Sujetaron mi mandíbula cruelmente abierta; unos dedos enérgicos la mantenían así, y me atraganté cuando mi boca se llenó con el asqueroso olor del
tanguin
. Luché, pero los trozos de pollo fueron embutidos rudamente hasta el interior de mi garganta; luego unas manos musculosas mantuvieron mis mandíbulas cerradas y me taparon la nariz. Luché e hice mil movimientos espasmódicos, tratando de no tragar. La garganta me ardía con aquel asqueroso polvo, me atragantaba horriblemente, me ardían los pulmones, pero no había nada que hacer. Tragué con angustia... y me soltaron tambaleante, sollozando y tratando de vomitar, mirando a mi alrededor con pánico, sabiendo que me estaba muriendo... Aun así, estuve consciente de la curiosidad que anidaba en los ojos vigilantes de Vavalana y los guardias, y la absoluta indiferencia de la criatura inmóvil del trono.

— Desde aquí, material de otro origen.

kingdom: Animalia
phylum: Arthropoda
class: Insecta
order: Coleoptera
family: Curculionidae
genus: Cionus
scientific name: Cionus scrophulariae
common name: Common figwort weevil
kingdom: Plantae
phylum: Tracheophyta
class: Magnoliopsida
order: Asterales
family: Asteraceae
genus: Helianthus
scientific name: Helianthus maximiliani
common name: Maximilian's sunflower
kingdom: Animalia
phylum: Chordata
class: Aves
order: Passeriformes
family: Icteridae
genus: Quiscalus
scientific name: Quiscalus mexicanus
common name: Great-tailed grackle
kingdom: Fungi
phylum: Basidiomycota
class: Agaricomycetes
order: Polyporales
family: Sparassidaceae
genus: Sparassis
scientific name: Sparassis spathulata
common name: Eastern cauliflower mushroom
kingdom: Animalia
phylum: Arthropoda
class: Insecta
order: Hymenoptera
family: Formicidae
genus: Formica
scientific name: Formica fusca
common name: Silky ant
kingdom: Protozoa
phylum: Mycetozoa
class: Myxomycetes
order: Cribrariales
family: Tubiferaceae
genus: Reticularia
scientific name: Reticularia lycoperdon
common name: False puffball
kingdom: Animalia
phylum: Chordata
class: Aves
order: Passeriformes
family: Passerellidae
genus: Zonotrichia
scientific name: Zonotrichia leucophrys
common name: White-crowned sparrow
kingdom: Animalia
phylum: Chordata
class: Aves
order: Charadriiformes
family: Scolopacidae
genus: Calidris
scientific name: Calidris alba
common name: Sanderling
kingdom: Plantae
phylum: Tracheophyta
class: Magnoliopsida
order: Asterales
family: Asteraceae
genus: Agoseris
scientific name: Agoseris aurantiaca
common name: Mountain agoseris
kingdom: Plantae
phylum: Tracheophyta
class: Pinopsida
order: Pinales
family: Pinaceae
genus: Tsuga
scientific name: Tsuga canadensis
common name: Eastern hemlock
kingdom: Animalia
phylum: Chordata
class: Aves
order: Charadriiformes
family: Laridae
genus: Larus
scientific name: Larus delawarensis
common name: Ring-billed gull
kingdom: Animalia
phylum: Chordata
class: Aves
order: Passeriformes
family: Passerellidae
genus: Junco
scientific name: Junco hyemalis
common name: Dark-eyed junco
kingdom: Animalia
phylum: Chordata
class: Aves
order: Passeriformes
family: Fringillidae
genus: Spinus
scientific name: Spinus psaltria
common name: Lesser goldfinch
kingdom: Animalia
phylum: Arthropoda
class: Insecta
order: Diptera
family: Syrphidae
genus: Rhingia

Grité una y otra vez, agarrándome la ardiente garganta, mientras la habitación giraba como un torbellino en torno a mí... y entonces los guardias me cogieron de nuevo y el pequeño Fankanonikaka me habló incoherentemente mientras ellos ponían un cuenco ante mis labios y los forzaban a abrirse.

—¡Beba! ¡Beba! ¡Rápido...! —y vertieron un torrente de agua de arroz en mi interior, llenando mi boca y mi nariz, empapando toda mi cabeza; los pulmones enteros parecieron llenarse. Yo tragaba y tragaba hasta que sentí que iba a estallar, sintiendo alivio mientras el líquido lavaba mi boca de aquel corrosivo dolor... Luego una espantosa convulsión agarrotó mi estómago, y luego otra, y otra. Estaba a cuatro patas, retorciéndome ciegamente... ¡Oh, Dios, si aquello era la muerte, era peor que nada de lo que yo imaginaba! Abrí la boca para gritar, y en aquel momento vomité como nunca lo había hecho antes, una y otra vez, y me derrumbé tembloroso, quejándome débilmente y sin sentido, mientras los espectadores se reunían alrededor para hacer las comprobaciones.